- _Exercise aim_
Arrange every line of text from the records below as a Markdown table with the columns Row and Line, numbering the rows in order and skipping blank lines. Leave the pictures out.

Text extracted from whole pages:
☆ ☆ ☆ ☆ ☆
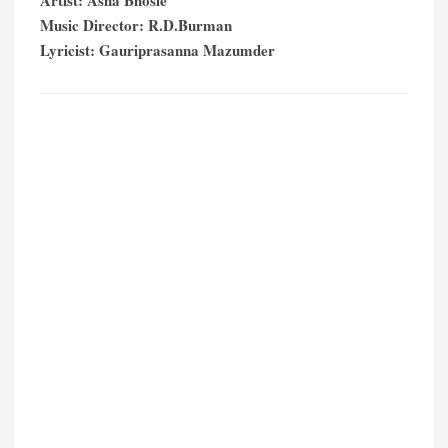
Artist: Asha Bhosle
Music Director: R.D.Burman
Lyricist: Gauriprasanna Mazumder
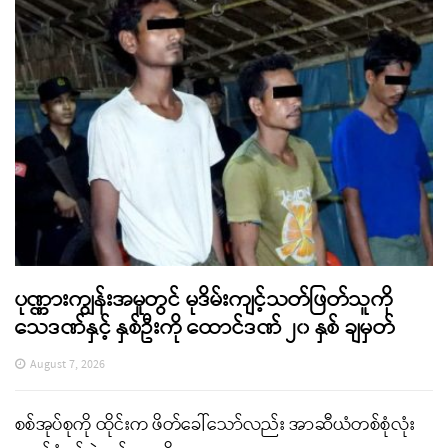
ပုဏ္ဏားကျွန်းအမှုတွင် မုဒိမ်းကျင့်သတ်ဖြတ်သူကို
သေဒဏ်နှင့် နှစ်ဦးကို ထောင်ဒဏ် ၂၀ နှစ် ချမှတ်
August 7, 2026
စစ်အုပ်စုကို ထိုင်းက ဖိတ်ခေါ်သော်လည်း အာဆီယံတစ်စုံလုံး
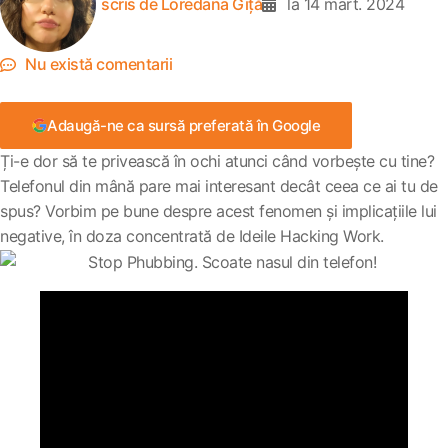
scris de
Loredana Giță
la
14 mart. 2024
Nu există comentarii
Adaugă-ne ca sursă preferată în Google
Ți-e dor să te privească în ochi atunci când vorbește cu tine?
Telefonul din mână pare mai interesant decât ceea ce ai tu de
spus? Vorbim pe bune despre acest fenomen și implicațiile lui
negative, în doza concentrată de Ideile Hacking Work.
☆ ☆ ☆ ☆ ☆
- _Output below_
| Row | Line |
|---|---|
| 1 | Artist: Asha Bhosle |
| 2 | Music Director: R.D.Burman |
| 3 | Lyricist: Gauriprasanna Mazumder |
| 4 | ပုဏ္ဏားကျွန်းအမှုတွင် မုဒိမ်းကျင့်သတ်ဖြတ်သူကို |
| 5 | သေဒဏ်နှင့် နှစ်ဦးကို ထောင်ဒဏ် ၂၀ နှစ် ချမှတ် |
| 6 | August 7, 2026 |
| 7 | စစ်အုပ်စုကို ထိုင်းက ဖိတ်ခေါ်သော်လည်း အာဆီယံတစ်စုံလုံး |
| 8 | scris de |
| 9 | Loredana Giță |
| 10 | la |
| 11 | 14 mart. 2024 |
| 12 | Nu există comentarii |
| 13 | Adaugă-ne ca sursă preferată în Google |
| 14 | Ți-e dor să te privească în ochi atunci când vorbește cu tine? |
| 15 | Telefonul din mână pare mai interesant decât ceea ce ai tu de |
| 16 | spus? Vorbim pe bune despre acest fenomen și implicațiile lui |
| 17 | negative, în doza concentrată de Ideile Hacking Work. |